Mission and Objectives
The proposal involves advanced photonics, and concerns semiconductor vertical-cavity surface-emitting lasers (VCSEL), widely used in the photonics industry, including short-distance communication systems, LIDARs, time-of-flight sensors, autonomous vehicles, robots and drones. Developing new VCSEL industrial technology with applied large diameter Ge substrates would bring novelty that has not yet been presented to the market. The main objectives of PhotoGeNIC project include: • Mastering epitaxial growth technology of Ge-VCSEL structures and device fabrication • Improving VCSEL’s spectral quality, optical power and reliability • Lowering VCSELs’ environmental impact to meet the market growing requirements • Integration with CMOS and miniaturization of technologies
Project, risk and innovation management
Assures operational, management and technical vitality of the PhotoGeNIC project encompassing management tasks on contractual, financial, legal, technical, administrative and ethical levels. The main objective is the establishment of a sound and flexible project management structure and an effective risk management strategy to avoid and react properly to deviations from the work plan.

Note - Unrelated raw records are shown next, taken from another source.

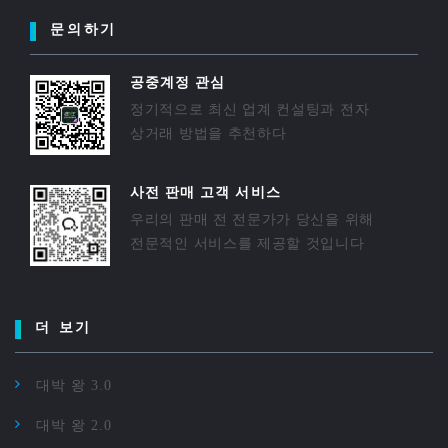
문의하기
공중계정 관심
정기적으로 최신 업계 컨설팅과 전자
상거래 방법을 추천하다
사전 판매 고객 서비스
우리의 판매 전 전문가가 당신을 위해
전문적인 서비스를 제공할 것입니다
더 보기
대박 왕 3.0
대박 왕 2.0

Emerging technology for future VCSEL on Ge
Aims at the development of the epitaxial growth of VCSEL structures on Ge substrates according to the proposed design. Ge is better lattice-matched to AlGaAs compounds building better VCSEL epi-stack than GaAs, which enables to significantly reduce residual strain, misfit defects and improve geometrical parameters as bow and warp. This makes it possible to overcome the limitations typical of GaAs and extend the wafer diameter to 200mm, which means higher yield and less production losses.

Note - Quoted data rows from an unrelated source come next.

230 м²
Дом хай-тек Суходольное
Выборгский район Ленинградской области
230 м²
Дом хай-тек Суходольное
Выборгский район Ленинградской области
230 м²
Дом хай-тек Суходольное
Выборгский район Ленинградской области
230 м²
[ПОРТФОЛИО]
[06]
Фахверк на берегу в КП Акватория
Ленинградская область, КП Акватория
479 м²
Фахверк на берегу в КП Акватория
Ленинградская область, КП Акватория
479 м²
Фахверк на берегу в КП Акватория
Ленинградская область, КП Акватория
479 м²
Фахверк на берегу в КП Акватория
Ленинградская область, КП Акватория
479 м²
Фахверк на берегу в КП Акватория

VCSEL/Ge processing and device characterization
Aims to achieve reliable fabrication process flow for VCSEL devices. The research will include different architecture configurations, optimization of technological process, creating better control and achieving higher reproducibility of Ge-based VCSELs.
New VCSEL functionalities and designs 1
Explores new functionalities and designs of VCSELs that are mainly focused on laser beam steering, and recently discovered Fano resonance as an efficient method for generation of stimulated light emission in sub micrometer size lasers. The aim is to control the optical beam emitted by developing additional external mechanical and optical systems.
Automotive LiDAR and industrial camera demonstrator
Aims to achieve seamless integration and performance of Ge-based VCSELs in a LiDAR demonstrator for automotive applications such as assisted driving functions, full autonomous driving as well as demonstrate improved characteristics of an industrial 3D camera in terms of image quality aspects.
Communication, Dissemination and Exploitation
Establishes a cross-project roadmap with clear communication, dissemination and exploitation activities. Communicates PhotoGeNIC progress and shares scientific results to create competitive advantages and handle all the Intellectual Property Rights achieved through the project.